(Passage begins)

Human Choice and Reinforcement Learning (3)
1. Goals of Paramter Estimation
When estimating paramters for a given model, we typically aim to make an inference on an individual’s underlying decision process. We may be inferring a variety of different factors, such as the rate at which someone updates their expectations, the way that someone subjectively values an outcome, or the amount of exploration versus exploitation that someone engages in. Once we estimate an individual’s parameters, we can compare then to other people or even other groups of people. Further, we can compare parameters within subjects after an experimental manipulation (e.g., does drug X affect a person’s learning rate?).
Below, we will explore multiple paremter estimation methods. Specifically, we will use: (1) maximum likelihood estimation, (2) maximum a posteriori estimation, (3) and fully Bayesian estimation. First, we will simulate data from models described in the previous post on a simple 2-armed bandit task. Importantly, we will simulate data using known parameter values, which we will then try to recover from the simulated data. We will refer to the known paramters as the true parameters.
2. Simulation
For our simulation, we will simulate choice from a model using delta-rule learning and softmax choice. To keep things simple, the learning rate will be the only free paramter in the model. Additionally, we will simulate choices in a task where there are two choices, where choice 1 has a mean payoff of 1 and choice 2 has a mean payoff of -1. Therefore, a learning agent should be able to learn that choice 1 is optimal and make selections accordingly. However, we will add noise to each choice payoff (sigma below) to make things more realistic.

(Passage ends)
(Collected material begins)

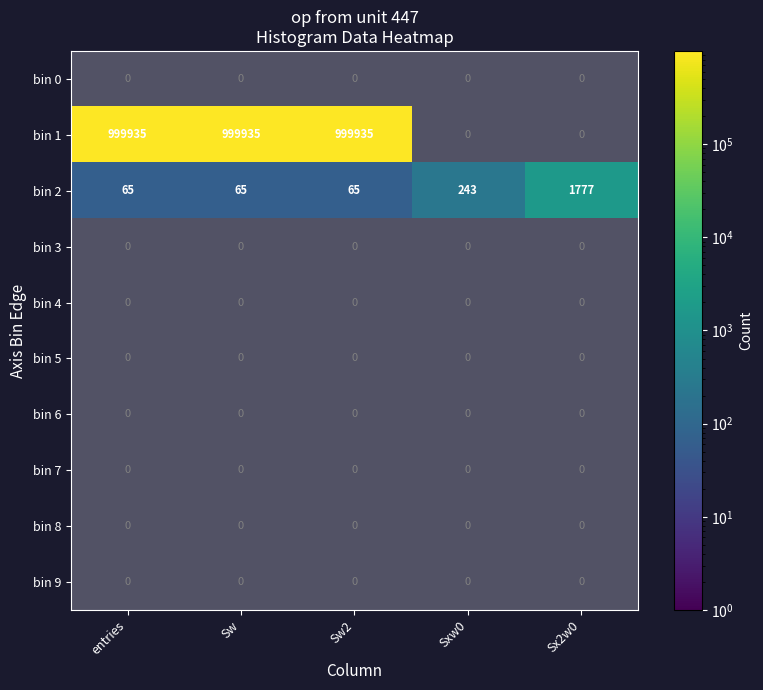

Where is bin 2 nearest to the value 921?

Sxw0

(Collected material ends)

> _Tasks for this exercise_:
A - In the simulated task described in the post on parameter estimation, what mean payoff does choice 2 have?
B - Write out the stretch of the post on parameter estimation from "1. Goals of" through "person’s learning rate?).".
C - Explain why, according to the post on parameter estimation, a learning agent in the simulated task should end up picking choice 1.

> _Answers to the exercises_:
A - Choice 2 has a mean payoff of -1.

B -
1. Goals of Paramter Estimation
When estimating paramters for a given model, we typically aim to make an inference on an individual’s underlying decision process. We may be inferring a variety of different factors, such as the rate at which someone updates their expectations, the way that someone subjectively values an outcome, or the amount of exploration versus exploitation that someone engages in. Once we estimate an individual’s parameters, we can compare then to other people or even other groups of people. Further, we can compare parameters within subjects after an experimental manipulation (e.g., does drug X affect a person’s learning rate?).

C - Choice 1 has a mean payoff of 1 and choice 2 has a mean payoff of -1. That makes choice 1 the optimal option, so a learning agent should learn this and make its selections accordingly.